Data for analysis>

# # # # # # #

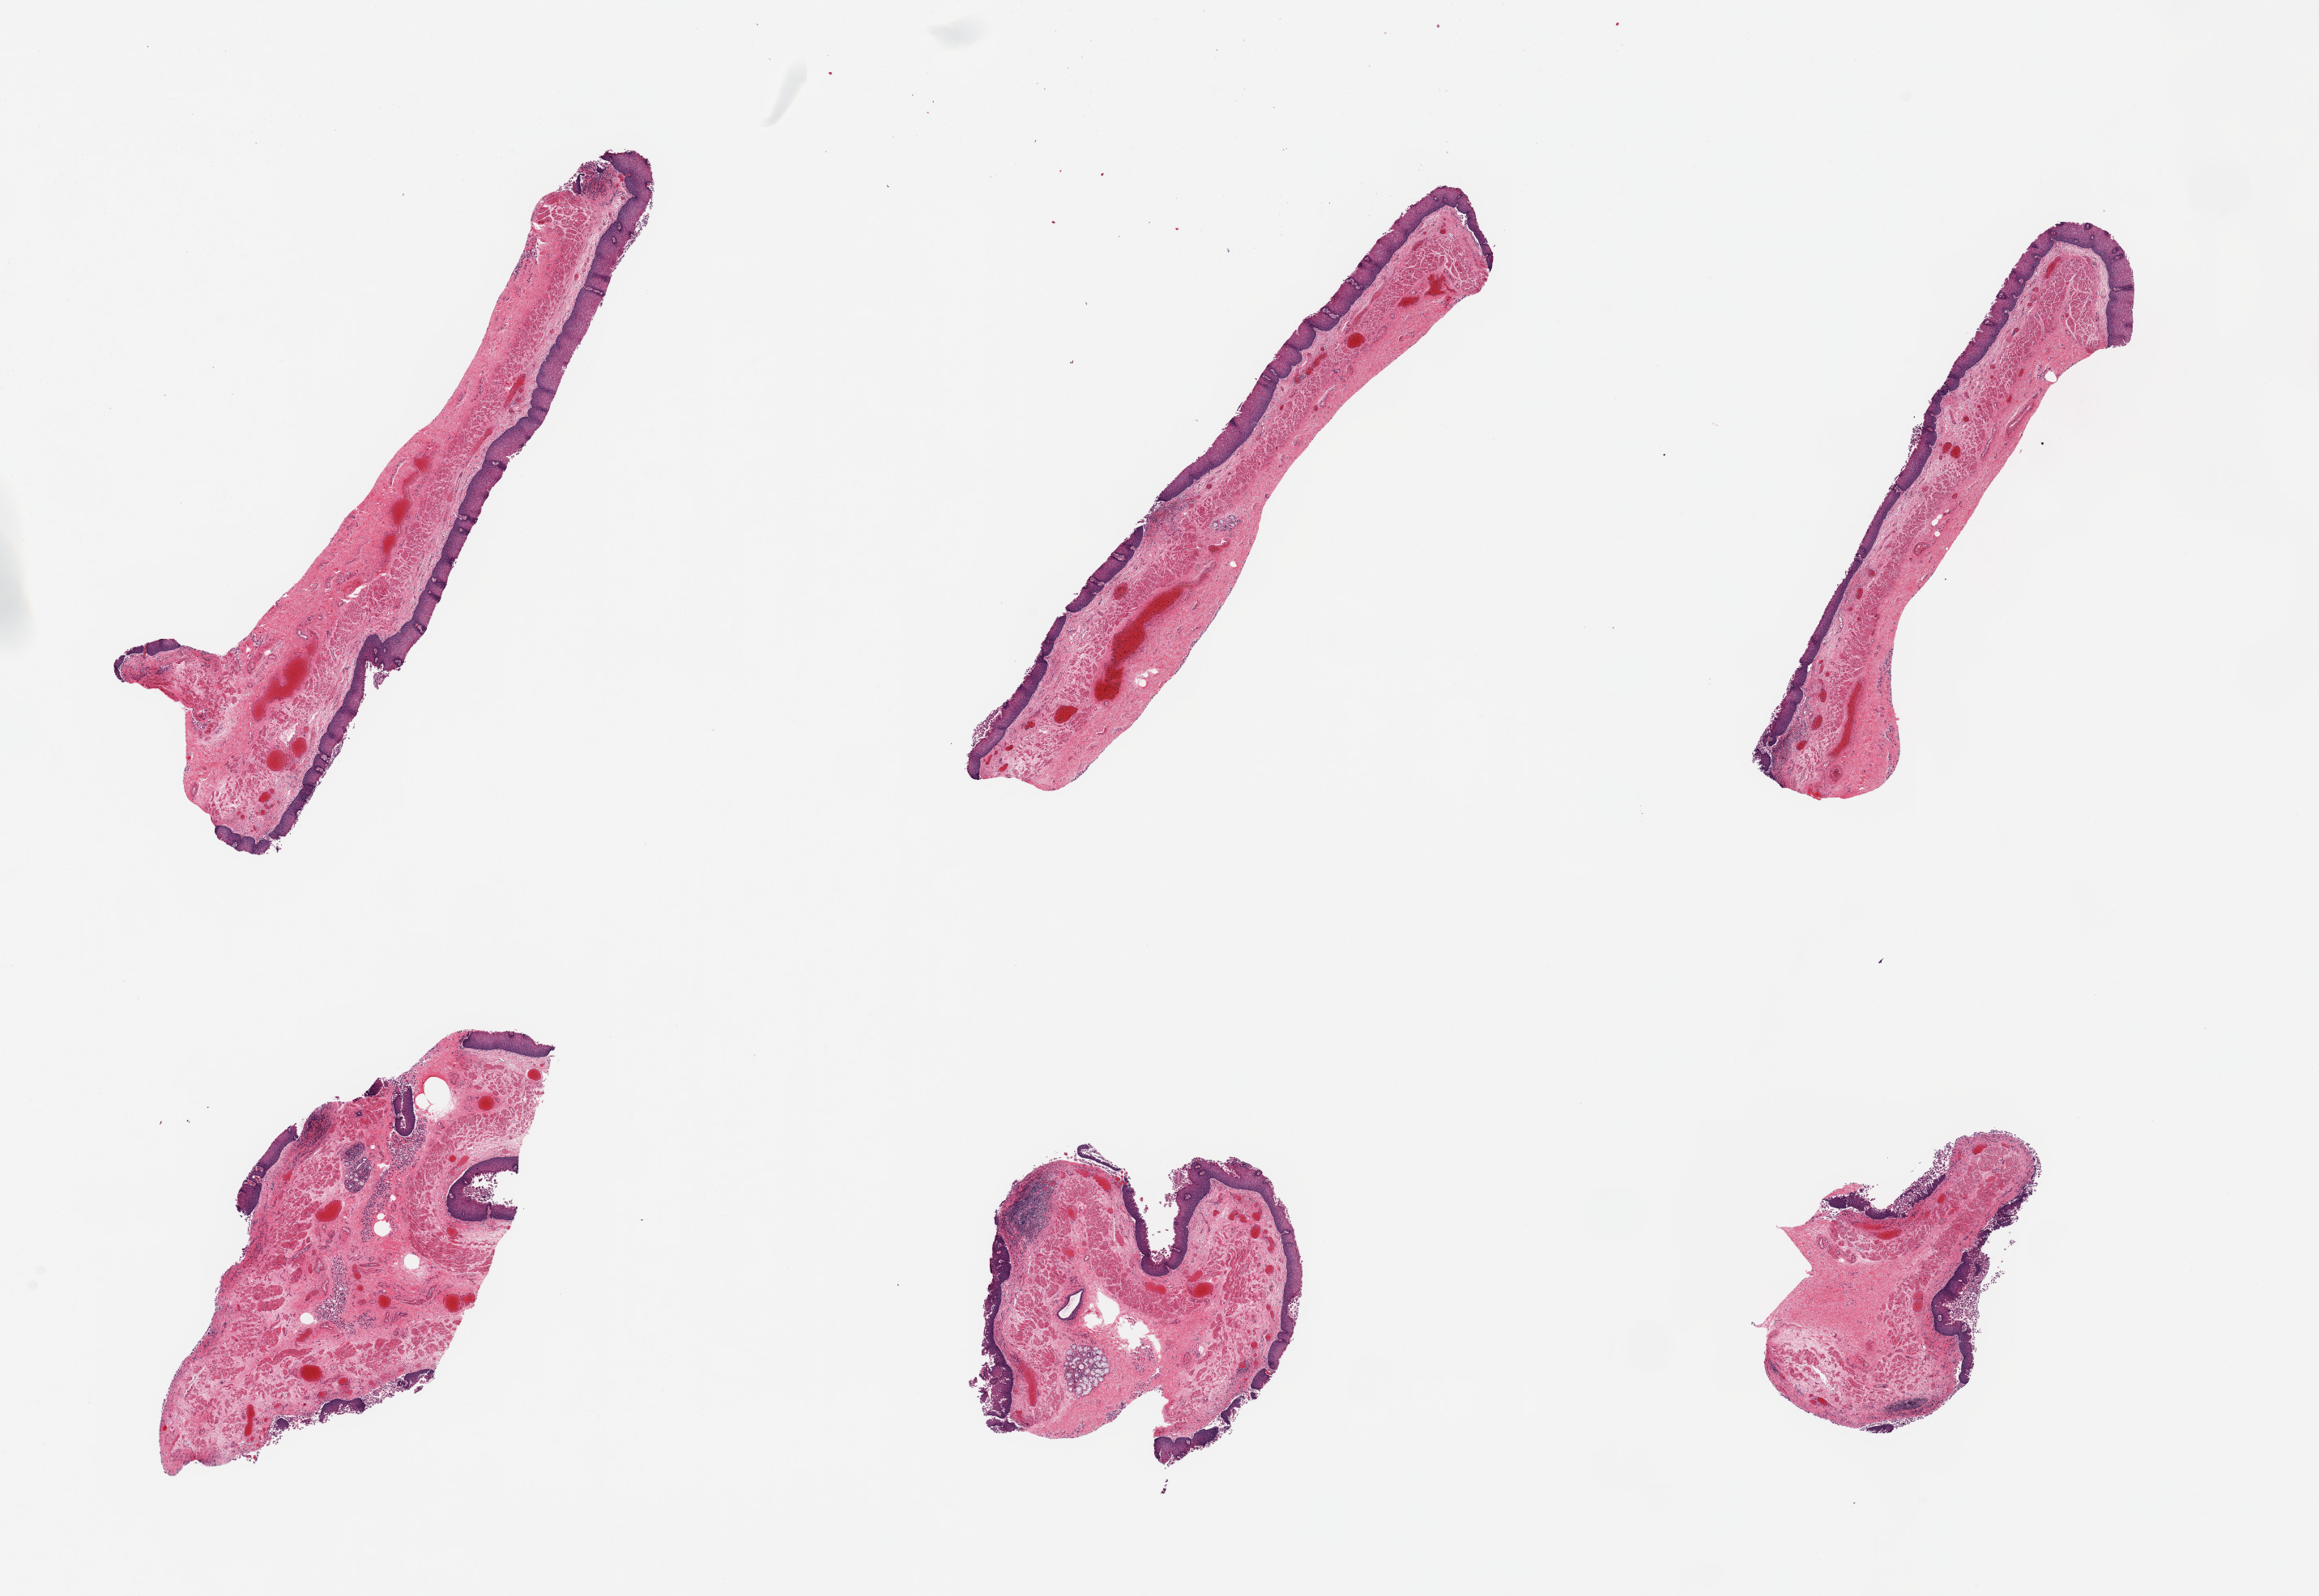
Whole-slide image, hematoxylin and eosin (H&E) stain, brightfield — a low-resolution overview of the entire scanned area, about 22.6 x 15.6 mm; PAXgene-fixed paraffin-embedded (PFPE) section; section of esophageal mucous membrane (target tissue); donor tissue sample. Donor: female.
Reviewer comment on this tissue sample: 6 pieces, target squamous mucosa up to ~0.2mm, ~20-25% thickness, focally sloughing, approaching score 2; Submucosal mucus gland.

# # # # # # #

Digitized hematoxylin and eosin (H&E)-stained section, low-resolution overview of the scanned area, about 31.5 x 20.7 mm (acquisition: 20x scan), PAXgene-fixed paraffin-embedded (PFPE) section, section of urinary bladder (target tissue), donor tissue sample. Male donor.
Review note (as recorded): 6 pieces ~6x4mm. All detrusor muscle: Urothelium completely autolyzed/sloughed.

# # # # # # #

Transcribe the records above from the line holding "Digitized hematoxylin and" down to the line holding "Review note (as", inclusive, without adding anything.

Digitized hematoxylin and eosin (H&E)-stained section, low-resolution overview of the scanned area, about 31.5 x 20.7 mm (acquisition: 20x scan), PAXgene-fixed paraffin-embedded (PFPE) section, section of urinary bladder (target tissue), donor tissue sample. Male donor.
Review note (as recorded): 6 pieces ~6x4mm. All detrusor muscle: Urothelium completely autolyzed/sloughed.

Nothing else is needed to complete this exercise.